(Stored data entries)
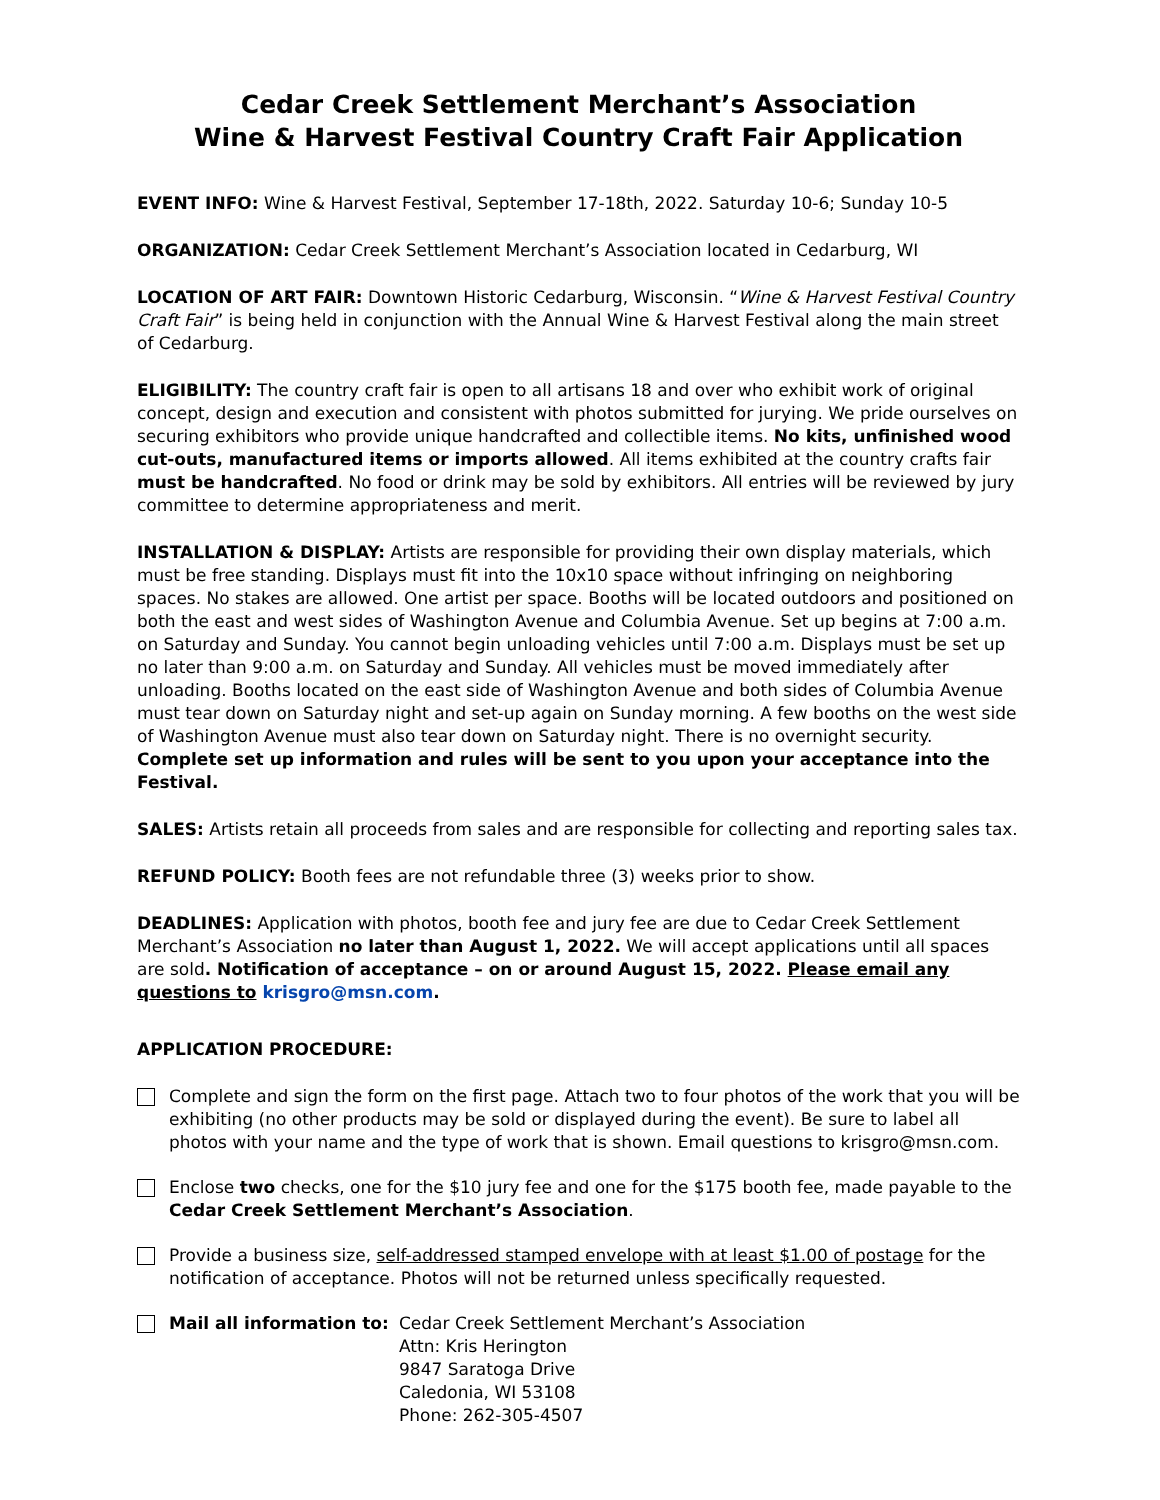Cedar Creek Settlement Merchant’s Association
Wine & Harvest Festival Country Craft Fair Application
EVENT INFO: Wine & Harvest Festival, September 17-18th, 2022. Saturday 10-6; Sunday 10-5
ORGANIZATION: Cedar Creek Settlement Merchant’s Association located in Cedarburg, WI
LOCATION OF ART FAIR: Downtown Historic Cedarburg, Wisconsin. “Wine & Harvest Festival Country Craft Fair” is being held in conjunction with the Annual Wine & Harvest Festival along the main street of Cedarburg.
ELIGIBILITY: The country craft fair is open to all artisans 18 and over who exhibit work of original concept, design and execution and consistent with photos submitted for jurying. We pride ourselves on securing exhibitors who provide unique handcrafted and collectible items. No kits, unfinished wood cut-outs, manufactured items or imports allowed. All items exhibited at the country crafts fair must be handcrafted. No food or drink may be sold by exhibitors. All entries will be reviewed by jury committee to determine appropriateness and merit.
INSTALLATION & DISPLAY: Artists are responsible for providing their own display materials, which must be free standing. Displays must fit into the 10x10 space without infringing on neighboring spaces. No stakes are allowed. One artist per space. Booths will be located outdoors and positioned on both the east and west sides of Washington Avenue and Columbia Avenue. Set up begins at 7:00 a.m. on Saturday and Sunday. You cannot begin unloading vehicles until 7:00 a.m. Displays must be set up no later than 9:00 a.m. on Saturday and Sunday. All vehicles must be moved immediately after unloading. Booths located on the east side of Washington Avenue and both sides of Columbia Avenue must tear down on Saturday night and set-up again on Sunday morning. A few booths on the west side of Washington Avenue must also tear down on Saturday night. There is no overnight security. Complete set up information and rules will be sent to you upon your acceptance into the Festival.
SALES: Artists retain all proceeds from sales and are responsible for collecting and reporting sales tax.
REFUND POLICY: Booth fees are not refundable three (3) weeks prior to show.
DEADLINES: Application with photos, booth fee and jury fee are due to Cedar Creek Settlement Merchant’s Association no later than August 1, 2022. We will accept applications until all spaces are sold. Notification of acceptance – on or around August 15, 2022. Please email any questions to krisgro@msn.com.
APPLICATION PROCEDURE:
Complete and sign the form on the first page. Attach two to four photos of the work that you will be exhibiting (no other products may be sold or displayed during the event). Be sure to label all photos with your name and the type of work that is shown. Email questions to krisgro@msn.com.
Enclose two checks, one for the $10 jury fee and one for the $175 booth fee, made payable to the Cedar Creek Settlement Merchant’s Association.
Provide a business size, self-addressed stamped envelope with at least $1.00 of postage for the notification of acceptance. Photos will not be returned unless specifically requested.
Mail all information to:
Cedar Creek Settlement Merchant’s Association
Attn: Kris Herington
9847 Saratoga Drive
Caledonia, WI 53108
Phone: 262-305-4507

Activity:
Give the data again exactly. Keep the images out.

Solution to the problem:
Cedar Creek Settlement Merchant’s Association
Wine & Harvest Festival Country Craft Fair Application
EVENT INFO: Wine & Harvest Festival, September 17-18th, 2022. Saturday 10-6; Sunday 10-5
ORGANIZATION: Cedar Creek Settlement Merchant’s Association located in Cedarburg, WI
LOCATION OF ART FAIR: Downtown Historic Cedarburg, Wisconsin. “Wine & Harvest Festival Country Craft Fair” is being held in conjunction with the Annual Wine & Harvest Festival along the main street of Cedarburg.
ELIGIBILITY: The country craft fair is open to all artisans 18 and over who exhibit work of original concept, design and execution and consistent with photos submitted for jurying. We pride ourselves on securing exhibitors who provide unique handcrafted and collectible items. No kits, unfinished wood cut-outs, manufactured items or imports allowed. All items exhibited at the country crafts fair must be handcrafted. No food or drink may be sold by exhibitors. All entries will be reviewed by jury committee to determine appropriateness and merit.
INSTALLATION & DISPLAY: Artists are responsible for providing their own display materials, which must be free standing. Displays must fit into the 10x10 space without infringing on neighboring spaces. No stakes are allowed. One artist per space. Booths will be located outdoors and positioned on both the east and west sides of Washington Avenue and Columbia Avenue. Set up begins at 7:00 a.m. on Saturday and Sunday. You cannot begin unloading vehicles until 7:00 a.m. Displays must be set up no later than 9:00 a.m. on Saturday and Sunday. All vehicles must be moved immediately after unloading. Booths located on the east side of Washington Avenue and both sides of Columbia Avenue must tear down on Saturday night and set-up again on Sunday morning. A few booths on the west side of Washington Avenue must also tear down on Saturday night. There is no overnight security. Complete set up information and rules will be sent to you upon your acceptance into the Festival.
SALES: Artists retain all proceeds from sales and are responsible for collecting and reporting sales tax.
REFUND POLICY: Booth fees are not refundable three (3) weeks prior to show.
DEADLINES: Application with photos, booth fee and jury fee are due to Cedar Creek Settlement Merchant’s Association no later than August 1, 2022. We will accept applications until all spaces are sold. Notification of acceptance – on or around August 15, 2022. Please email any questions to krisgro@msn.com.
APPLICATION PROCEDURE:
Complete and sign the form on the first page. Attach two to four photos of the work that you will be exhibiting (no other products may be sold or displayed during the event). Be sure to label all photos with your name and the type of work that is shown. Email questions to krisgro@msn.com.
Enclose two checks, one for the $10 jury fee and one for the $175 booth fee, made payable to the Cedar Creek Settlement Merchant’s Association.
Provide a business size, self-addressed stamped envelope with at least $1.00 of postage for the notification of acceptance. Photos will not be returned unless specifically requested.
Mail all information to:
Cedar Creek Settlement Merchant’s Association
Attn: Kris Herington
9847 Saratoga Drive
Caledonia, WI 53108
Phone: 262-305-4507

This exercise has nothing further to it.